Deep Learning about hbase: tables, column families, column identifiers, versions, and cells

Source: Internet
Author: User

Hbase is a column-Oriented Distributed Database, which is very different from traditional relational databases: physical and logical models. Here we will first talk about several basic concepts related to hbase databases that are different from relational databases:
Table: hbase organizes data into its own htable table. This table stores data physically based on the colomn family. Each column family has its own folder and storefiles, unlike a relational database that saves a table as a file, it indicates that it is also part of the file system path.
Row: the rows in hbase are logical rows, and the physical model uplink is accessed separately by colomn family. Hbase has the concept of rowkey. rowkwy has no data type and is always considered as a byte []. It is equivalent to a primary key in a relational data table. In addition, the design of rowkey has a long relationship with reading data. It can be considered as the most important link to design an hbase table. In a series data table, rows are actually rows, logically and physically organizing data by rows.
Column family: rows in hbase tables are grouped by a column family named colomn family, and data is stored by column family on disks. For this reason, therefore, when defining an hbase table, apart from defining the table name, you must also define the column family. Traditional databases do not have column families.
Column ID: data in a column family is described by a colomn qualifier. Column identifiers can be dynamically defined when you define a table or when saving data. This concept does not apply to databases.
Version: Data in hbase has a version concept. Each time data is generated or modified, a version information is saved. The version data is a timestamp, when defining a table, you can dynamically set the number of versions of the row to be saved. The default number of versions is 1. Data of different versions of the same row is sorted in reverse chronological order, other data, such as rowkey and column ID, are arranged in alphabetical order, which is also an optimization method for reading data. For a row, when the number of versions of the row to be saved is greater than the set value, the data row of the oldest version will be deleted when major compaction is executed. Version data is added by default. The timestamp when the value is saved is long (long integer ). This concept does not apply to databases.
Cell: In hbase tables, rowkey + (colomn family: colomn qualifier) + version identifies a cell. The specific data saved by the user is stored in this cell, if its value is of the byte [] type, you must change it to the desired type on the client.
 
Table, row, rowkey, colomn family, colomn qualifier, version (timestamp), and cell
We can see that:
Rowkey-> jacky20130429 jacky20130430
Comlom family-> info events
Version-> T3 T6 T9
Colomn qualifier-> email Sex Address type name
Info and events, two columns of the table, are saved to the disk.
Because[Jacky20130429, info, email, T9] ------> [email protected]Therefore, hbase can be considered as a key-value database. In addition, hbase can also be seen as a map with sorted map:
Sortedmap <
Rowkey, list <
Sortedmap <
Colomn, list <
Value, timestamp
>
>
>
>
 
The sortedmap at the first layer represents the htable of hbase, including a set of colomn families. Each column family includes a sortedmap at the next layer, which contains a set of columns and associated data.
Rows in hbase tables are atomic, but different versions of a row may be distributed in different storefile files. Expired data can only be deleted during the major compaction operation.

Contact Us

The content source of this page is from Internet, which doesn't represent Alibaba Cloud's opinion; products and services mentioned on that page don't have any relationship with Alibaba Cloud. If the content of the page makes you feel confusing, please write us an email, we will handle the problem within 5 days after receiving your email.

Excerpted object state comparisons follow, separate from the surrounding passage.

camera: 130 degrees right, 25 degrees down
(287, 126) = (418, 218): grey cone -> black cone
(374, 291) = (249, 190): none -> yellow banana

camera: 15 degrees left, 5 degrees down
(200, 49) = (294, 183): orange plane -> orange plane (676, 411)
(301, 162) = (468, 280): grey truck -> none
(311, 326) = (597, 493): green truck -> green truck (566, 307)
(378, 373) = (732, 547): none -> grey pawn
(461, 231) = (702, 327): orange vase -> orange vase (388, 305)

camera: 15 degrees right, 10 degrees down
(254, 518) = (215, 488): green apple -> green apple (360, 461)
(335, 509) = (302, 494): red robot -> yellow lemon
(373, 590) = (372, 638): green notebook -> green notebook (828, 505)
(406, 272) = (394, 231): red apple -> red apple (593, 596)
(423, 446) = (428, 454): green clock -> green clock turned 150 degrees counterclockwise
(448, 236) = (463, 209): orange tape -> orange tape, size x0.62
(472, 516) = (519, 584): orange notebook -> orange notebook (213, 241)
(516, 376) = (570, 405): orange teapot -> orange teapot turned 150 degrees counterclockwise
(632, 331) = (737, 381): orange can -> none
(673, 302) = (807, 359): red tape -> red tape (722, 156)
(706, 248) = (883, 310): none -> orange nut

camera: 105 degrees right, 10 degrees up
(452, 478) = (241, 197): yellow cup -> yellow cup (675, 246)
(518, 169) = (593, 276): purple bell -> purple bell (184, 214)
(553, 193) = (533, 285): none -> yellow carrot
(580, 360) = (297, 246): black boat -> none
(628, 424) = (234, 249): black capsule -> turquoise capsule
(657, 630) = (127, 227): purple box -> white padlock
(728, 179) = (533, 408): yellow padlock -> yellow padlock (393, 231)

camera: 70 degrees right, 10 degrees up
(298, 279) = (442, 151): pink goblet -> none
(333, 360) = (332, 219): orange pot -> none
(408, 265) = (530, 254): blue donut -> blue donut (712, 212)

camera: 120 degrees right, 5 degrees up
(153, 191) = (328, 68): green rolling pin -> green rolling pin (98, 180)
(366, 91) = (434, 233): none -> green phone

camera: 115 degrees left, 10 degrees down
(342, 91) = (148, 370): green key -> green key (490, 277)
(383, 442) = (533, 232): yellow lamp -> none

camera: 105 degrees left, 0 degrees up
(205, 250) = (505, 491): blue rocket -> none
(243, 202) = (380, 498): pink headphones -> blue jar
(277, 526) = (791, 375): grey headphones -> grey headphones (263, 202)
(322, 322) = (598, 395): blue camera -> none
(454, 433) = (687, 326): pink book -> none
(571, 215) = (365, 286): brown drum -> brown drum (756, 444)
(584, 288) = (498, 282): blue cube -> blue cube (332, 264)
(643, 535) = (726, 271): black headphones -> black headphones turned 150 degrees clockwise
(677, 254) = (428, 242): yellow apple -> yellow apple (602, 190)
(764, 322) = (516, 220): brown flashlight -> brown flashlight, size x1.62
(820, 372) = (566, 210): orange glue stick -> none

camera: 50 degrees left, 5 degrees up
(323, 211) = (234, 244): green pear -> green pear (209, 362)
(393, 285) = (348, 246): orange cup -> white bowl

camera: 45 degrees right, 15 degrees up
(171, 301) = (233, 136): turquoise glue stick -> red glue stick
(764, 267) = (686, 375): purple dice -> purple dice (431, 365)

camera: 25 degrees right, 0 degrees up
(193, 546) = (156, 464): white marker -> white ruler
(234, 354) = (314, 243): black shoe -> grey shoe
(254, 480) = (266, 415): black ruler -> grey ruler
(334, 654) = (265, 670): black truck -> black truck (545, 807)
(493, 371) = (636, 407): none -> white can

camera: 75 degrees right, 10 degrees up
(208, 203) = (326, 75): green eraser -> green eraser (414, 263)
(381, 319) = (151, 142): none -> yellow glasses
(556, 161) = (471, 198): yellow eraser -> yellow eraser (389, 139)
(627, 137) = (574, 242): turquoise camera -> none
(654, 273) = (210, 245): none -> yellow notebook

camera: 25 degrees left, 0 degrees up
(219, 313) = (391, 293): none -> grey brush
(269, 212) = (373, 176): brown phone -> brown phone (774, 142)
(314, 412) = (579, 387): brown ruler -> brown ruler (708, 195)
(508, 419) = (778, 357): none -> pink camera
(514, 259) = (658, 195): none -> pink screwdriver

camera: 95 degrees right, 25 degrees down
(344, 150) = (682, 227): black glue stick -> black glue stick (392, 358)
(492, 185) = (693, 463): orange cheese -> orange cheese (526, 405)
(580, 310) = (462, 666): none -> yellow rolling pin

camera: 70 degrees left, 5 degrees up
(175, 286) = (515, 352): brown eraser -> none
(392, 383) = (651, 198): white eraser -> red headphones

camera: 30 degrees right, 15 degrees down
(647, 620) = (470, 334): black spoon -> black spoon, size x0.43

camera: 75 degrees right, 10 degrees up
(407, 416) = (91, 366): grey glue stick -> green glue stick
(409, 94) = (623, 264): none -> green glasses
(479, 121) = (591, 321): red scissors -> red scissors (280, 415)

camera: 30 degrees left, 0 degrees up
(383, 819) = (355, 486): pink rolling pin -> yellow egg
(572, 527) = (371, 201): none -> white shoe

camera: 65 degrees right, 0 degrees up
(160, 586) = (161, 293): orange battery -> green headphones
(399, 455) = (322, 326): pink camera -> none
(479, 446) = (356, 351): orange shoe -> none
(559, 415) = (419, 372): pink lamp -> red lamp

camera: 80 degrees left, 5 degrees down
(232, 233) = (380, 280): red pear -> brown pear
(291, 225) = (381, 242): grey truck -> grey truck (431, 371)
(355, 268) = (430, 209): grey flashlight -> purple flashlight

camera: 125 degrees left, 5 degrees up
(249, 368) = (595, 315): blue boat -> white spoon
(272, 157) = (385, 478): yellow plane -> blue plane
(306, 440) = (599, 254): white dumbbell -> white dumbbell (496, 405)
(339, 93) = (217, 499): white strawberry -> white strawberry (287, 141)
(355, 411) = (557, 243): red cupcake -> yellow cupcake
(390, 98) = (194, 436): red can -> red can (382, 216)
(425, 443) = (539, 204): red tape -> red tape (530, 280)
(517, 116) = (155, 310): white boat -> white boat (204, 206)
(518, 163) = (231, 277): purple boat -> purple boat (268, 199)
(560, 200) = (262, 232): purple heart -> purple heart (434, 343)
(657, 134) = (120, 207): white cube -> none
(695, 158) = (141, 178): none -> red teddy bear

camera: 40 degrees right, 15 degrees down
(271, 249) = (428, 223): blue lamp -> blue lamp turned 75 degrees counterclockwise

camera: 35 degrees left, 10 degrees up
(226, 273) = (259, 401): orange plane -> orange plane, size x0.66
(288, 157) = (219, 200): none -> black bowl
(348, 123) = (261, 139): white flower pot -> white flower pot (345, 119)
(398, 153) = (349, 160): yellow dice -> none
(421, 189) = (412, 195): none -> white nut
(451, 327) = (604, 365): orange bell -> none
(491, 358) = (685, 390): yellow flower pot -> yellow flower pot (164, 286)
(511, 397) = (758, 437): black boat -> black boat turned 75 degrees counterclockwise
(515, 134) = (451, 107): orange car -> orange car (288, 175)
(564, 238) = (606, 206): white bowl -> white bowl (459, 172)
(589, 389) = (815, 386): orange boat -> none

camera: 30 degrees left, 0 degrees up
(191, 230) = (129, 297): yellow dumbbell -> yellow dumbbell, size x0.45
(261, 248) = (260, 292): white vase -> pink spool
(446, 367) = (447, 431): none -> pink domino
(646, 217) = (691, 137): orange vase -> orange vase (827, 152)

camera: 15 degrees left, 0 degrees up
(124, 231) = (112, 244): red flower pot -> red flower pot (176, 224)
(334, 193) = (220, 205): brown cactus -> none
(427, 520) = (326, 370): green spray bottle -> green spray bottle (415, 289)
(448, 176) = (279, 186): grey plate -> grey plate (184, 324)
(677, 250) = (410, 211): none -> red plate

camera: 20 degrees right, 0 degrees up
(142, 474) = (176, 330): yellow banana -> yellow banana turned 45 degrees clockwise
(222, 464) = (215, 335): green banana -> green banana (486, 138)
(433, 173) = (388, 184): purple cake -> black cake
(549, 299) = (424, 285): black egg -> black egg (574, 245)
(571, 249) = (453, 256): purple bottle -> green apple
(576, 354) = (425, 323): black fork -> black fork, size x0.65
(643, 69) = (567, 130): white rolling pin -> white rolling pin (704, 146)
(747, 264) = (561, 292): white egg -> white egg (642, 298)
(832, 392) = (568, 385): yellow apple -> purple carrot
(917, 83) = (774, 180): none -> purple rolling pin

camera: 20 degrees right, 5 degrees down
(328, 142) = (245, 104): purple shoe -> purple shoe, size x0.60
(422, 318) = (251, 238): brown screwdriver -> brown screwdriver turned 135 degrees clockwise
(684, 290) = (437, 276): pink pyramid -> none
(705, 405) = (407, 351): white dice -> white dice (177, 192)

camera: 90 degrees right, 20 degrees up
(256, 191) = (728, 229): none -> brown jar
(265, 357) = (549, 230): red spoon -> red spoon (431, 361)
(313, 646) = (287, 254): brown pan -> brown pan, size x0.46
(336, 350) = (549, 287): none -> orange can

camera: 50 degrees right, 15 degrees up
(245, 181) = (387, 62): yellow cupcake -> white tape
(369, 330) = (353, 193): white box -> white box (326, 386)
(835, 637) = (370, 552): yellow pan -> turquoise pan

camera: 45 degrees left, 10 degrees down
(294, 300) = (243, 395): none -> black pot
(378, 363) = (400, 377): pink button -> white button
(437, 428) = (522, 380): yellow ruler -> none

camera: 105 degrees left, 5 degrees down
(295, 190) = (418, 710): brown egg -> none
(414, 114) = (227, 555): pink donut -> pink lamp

If you find any instances of plagiarism from the community, please send an email to: info-contact@alibabacloud.com and provide relevant evidence. A staff member will contact you within 5 working days.

A Free Trial That Lets You Build Big!

Start building with 50+ products and up to 12 months usage for Elastic Compute Service

  • Sales Support

    1 on 1 presale consultation

  • After-Sales Support

    24/7 Technical Support 6 Free Tickets per Quarter Faster Response

  • Alibaba Cloud offers highly flexible support services tailored to meet your exact needs.